[Chart-based quiz items]
'''

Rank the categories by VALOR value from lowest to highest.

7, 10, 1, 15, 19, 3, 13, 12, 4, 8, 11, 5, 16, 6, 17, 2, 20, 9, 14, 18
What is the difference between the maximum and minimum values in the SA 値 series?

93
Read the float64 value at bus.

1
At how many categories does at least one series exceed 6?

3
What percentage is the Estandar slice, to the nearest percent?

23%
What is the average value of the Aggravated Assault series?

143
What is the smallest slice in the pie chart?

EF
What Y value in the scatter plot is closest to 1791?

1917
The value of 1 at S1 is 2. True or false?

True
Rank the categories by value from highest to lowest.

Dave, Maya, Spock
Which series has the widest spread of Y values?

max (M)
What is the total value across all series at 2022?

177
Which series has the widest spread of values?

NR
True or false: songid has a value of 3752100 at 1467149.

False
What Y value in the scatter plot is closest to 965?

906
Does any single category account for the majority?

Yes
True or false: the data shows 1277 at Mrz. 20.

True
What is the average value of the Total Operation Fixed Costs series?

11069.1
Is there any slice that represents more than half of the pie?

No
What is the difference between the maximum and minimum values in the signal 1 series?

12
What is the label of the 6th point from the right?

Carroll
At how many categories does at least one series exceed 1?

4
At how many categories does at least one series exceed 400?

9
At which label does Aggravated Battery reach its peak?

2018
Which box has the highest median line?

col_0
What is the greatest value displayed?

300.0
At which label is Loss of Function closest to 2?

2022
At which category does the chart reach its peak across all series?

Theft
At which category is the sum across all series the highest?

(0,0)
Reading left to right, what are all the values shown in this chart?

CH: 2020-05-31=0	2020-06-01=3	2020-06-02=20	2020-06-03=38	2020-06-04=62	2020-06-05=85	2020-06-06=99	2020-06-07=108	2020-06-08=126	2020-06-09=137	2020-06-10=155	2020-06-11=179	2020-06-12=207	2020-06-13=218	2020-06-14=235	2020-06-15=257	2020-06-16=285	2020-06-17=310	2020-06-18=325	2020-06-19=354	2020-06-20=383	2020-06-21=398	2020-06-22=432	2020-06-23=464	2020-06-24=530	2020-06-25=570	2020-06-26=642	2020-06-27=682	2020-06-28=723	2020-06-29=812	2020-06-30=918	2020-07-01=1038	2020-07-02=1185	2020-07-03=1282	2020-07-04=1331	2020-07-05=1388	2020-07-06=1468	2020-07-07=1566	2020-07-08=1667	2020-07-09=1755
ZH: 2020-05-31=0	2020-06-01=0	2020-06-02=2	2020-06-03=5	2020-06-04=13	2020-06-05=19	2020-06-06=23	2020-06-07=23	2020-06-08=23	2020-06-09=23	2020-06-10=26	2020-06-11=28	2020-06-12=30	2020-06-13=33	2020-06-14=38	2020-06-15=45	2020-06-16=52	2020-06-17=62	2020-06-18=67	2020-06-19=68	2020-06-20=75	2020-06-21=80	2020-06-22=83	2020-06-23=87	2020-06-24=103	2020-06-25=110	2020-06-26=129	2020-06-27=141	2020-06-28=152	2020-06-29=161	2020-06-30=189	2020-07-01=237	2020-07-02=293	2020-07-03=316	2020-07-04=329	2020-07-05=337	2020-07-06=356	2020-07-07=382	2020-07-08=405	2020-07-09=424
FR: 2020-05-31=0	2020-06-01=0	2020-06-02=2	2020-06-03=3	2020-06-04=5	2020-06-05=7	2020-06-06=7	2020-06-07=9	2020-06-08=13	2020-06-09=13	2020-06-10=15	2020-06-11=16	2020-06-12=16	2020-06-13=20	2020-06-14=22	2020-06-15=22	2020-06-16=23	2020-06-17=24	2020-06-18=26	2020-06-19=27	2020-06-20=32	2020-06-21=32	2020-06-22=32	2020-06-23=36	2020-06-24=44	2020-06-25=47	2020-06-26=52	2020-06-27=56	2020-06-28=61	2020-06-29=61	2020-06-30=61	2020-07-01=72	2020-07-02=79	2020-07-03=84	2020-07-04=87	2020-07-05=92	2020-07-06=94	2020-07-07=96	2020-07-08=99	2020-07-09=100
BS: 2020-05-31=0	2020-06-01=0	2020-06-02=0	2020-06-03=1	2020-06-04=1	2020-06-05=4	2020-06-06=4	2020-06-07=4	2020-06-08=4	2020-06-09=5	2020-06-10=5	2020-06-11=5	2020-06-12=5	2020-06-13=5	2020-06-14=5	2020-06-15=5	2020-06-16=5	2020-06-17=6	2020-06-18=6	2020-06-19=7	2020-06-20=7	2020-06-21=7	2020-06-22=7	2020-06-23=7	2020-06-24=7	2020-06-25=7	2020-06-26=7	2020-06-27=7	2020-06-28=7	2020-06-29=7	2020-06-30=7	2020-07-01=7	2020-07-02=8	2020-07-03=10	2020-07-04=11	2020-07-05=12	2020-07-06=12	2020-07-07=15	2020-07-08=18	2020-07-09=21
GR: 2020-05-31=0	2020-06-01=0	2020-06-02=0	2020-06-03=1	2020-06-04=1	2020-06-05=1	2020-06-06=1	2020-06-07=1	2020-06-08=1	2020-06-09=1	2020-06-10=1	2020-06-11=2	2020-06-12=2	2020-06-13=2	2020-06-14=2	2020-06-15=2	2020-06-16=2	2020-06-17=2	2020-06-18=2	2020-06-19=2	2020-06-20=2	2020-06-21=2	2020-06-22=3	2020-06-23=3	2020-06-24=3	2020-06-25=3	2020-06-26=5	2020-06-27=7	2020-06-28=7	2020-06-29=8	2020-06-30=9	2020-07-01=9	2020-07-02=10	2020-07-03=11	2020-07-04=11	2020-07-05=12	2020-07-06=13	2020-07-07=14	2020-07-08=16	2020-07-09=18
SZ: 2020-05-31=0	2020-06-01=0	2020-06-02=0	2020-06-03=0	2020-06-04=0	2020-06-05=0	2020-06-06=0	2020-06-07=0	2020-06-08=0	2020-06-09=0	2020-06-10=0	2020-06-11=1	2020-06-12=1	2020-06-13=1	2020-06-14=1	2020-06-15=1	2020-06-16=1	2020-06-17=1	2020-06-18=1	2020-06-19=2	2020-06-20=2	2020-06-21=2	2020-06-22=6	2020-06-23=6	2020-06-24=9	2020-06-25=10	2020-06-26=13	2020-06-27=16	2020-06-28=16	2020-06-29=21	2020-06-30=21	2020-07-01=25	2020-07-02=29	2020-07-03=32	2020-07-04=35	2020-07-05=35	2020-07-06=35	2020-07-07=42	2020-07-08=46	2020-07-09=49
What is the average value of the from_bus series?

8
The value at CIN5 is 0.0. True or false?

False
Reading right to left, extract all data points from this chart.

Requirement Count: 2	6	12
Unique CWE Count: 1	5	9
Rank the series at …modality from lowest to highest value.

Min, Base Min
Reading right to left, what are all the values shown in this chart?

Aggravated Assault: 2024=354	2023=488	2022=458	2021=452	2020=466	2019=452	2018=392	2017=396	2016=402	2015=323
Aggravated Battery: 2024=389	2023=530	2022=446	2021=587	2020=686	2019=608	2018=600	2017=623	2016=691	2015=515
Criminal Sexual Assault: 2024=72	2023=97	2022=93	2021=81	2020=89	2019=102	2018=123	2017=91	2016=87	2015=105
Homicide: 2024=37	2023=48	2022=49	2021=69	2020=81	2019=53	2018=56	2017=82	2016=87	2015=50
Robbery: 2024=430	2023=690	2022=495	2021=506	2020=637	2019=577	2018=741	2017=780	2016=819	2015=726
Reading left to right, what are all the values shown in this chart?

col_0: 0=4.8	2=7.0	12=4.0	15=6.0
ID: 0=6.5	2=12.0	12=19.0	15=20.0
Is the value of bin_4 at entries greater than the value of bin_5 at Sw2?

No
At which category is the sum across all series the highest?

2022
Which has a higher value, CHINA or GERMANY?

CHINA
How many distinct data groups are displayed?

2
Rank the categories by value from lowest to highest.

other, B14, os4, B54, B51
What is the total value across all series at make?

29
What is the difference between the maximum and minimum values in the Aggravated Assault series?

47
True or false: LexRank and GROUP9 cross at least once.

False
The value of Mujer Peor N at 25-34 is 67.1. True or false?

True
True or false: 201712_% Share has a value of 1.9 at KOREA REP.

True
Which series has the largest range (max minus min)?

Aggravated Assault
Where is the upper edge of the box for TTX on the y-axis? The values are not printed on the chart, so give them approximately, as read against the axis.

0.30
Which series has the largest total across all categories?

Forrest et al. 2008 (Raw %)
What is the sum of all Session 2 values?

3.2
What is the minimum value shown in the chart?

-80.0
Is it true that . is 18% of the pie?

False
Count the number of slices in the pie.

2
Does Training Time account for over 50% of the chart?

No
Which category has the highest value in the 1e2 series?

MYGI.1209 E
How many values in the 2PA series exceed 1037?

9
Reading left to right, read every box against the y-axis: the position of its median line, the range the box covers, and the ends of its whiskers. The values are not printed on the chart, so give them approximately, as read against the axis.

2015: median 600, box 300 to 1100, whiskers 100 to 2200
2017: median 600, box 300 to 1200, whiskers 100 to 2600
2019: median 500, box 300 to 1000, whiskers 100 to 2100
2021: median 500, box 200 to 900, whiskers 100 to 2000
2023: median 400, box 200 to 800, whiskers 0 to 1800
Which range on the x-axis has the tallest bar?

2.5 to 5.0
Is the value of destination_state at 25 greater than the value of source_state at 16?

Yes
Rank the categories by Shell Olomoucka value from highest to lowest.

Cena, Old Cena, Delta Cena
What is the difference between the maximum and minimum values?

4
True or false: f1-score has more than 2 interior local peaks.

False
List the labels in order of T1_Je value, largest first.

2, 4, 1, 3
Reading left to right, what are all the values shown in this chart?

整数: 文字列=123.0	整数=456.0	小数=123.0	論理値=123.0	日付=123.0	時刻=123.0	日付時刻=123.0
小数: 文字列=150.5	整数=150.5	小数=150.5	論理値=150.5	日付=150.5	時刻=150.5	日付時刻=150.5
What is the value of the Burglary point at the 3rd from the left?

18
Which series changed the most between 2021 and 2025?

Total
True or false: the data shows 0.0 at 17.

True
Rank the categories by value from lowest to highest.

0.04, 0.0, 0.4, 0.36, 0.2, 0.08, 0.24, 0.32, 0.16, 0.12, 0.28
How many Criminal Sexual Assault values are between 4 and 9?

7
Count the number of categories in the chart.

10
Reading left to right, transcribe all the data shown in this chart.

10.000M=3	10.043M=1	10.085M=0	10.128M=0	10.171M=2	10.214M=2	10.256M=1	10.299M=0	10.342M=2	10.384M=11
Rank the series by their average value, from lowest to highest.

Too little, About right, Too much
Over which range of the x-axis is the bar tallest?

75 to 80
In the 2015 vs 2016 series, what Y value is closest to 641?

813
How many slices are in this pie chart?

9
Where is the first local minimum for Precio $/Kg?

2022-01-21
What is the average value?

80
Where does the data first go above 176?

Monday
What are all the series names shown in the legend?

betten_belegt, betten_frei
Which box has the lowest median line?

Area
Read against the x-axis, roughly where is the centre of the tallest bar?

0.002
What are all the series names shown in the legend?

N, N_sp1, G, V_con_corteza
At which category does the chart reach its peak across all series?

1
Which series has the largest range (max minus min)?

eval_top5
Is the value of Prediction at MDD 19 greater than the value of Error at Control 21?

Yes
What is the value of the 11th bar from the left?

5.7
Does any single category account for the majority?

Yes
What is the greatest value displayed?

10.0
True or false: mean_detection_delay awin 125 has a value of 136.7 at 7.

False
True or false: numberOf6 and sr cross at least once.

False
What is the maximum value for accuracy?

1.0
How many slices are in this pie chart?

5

'''

▶ PROBLEM DETAILS
Copy the lines of the data word for word, from the first line through the line containing "What is the smallest slice in the pie chart?", both included.

▶ TASK ANSWER
Rank the categories by VALOR value from lowest to highest.

7, 10, 1, 15, 19, 3, 13, 12, 4, 8, 11, 5, 16, 6, 17, 2, 20, 9, 14, 18
What is the difference between the maximum and minimum values in the SA 値 series?

93
Read the float64 value at bus.

1
At how many categories does at least one series exceed 6?

3
What percentage is the Estandar slice, to the nearest percent?

23%
What is the average value of the Aggravated Assault series?

143
What is the smallest slice in the pie chart?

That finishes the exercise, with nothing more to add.